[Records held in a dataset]
———
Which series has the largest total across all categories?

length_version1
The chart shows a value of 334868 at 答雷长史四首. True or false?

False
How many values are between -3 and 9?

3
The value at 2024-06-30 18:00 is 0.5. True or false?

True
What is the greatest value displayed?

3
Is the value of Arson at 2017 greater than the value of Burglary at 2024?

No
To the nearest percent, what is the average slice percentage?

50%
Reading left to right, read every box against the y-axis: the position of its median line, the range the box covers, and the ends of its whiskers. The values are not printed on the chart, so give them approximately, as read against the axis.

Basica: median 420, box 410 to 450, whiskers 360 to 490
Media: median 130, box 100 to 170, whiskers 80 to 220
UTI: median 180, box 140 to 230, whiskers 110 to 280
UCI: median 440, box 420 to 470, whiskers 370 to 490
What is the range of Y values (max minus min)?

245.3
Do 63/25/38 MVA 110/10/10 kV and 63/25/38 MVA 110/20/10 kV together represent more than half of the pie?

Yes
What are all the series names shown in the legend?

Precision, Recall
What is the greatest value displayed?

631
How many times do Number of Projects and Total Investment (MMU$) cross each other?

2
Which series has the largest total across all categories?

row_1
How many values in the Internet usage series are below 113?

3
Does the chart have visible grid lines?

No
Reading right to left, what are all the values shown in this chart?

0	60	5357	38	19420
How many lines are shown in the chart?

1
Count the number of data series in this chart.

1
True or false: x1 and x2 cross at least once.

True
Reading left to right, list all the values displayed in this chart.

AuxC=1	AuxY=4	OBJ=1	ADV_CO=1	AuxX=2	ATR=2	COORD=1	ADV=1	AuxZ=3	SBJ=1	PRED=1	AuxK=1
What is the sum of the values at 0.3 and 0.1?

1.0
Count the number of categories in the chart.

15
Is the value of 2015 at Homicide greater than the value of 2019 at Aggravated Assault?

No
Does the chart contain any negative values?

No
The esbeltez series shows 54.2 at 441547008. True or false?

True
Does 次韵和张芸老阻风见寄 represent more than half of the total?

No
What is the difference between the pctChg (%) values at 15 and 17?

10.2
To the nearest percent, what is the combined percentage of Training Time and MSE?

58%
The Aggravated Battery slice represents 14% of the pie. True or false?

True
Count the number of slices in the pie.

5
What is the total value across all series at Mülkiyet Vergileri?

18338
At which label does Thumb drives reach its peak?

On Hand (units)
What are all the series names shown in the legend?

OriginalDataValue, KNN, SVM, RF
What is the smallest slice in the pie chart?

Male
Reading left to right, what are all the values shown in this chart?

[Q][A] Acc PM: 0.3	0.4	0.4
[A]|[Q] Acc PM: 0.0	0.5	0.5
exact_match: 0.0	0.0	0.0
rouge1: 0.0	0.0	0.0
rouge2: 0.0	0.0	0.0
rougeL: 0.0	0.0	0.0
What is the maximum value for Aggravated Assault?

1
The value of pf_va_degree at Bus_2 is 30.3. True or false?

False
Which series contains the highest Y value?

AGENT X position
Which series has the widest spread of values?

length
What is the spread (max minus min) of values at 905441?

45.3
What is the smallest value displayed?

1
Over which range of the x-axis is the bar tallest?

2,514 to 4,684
———
What you have to do:
Please recast the material as a Markdown table with the columns "Row" and "Line," starting with the line that contains "AGENT X position" and going on through the final line of the material. Leave out blank lines.

Result for this exercise:
| Row | Line |
|---|---|
| 1 | AGENT X position |
| 2 | Which series has the widest spread of values? |
| 3 | length |
| 4 | What is the spread (max minus min) of values at 905441? |
| 5 | 45.3 |
| 6 | What is the smallest value displayed? |
| 7 | 1 |
| 8 | Over which range of the x-axis is the bar tallest? |
| 9 | 2,514 to 4,684 |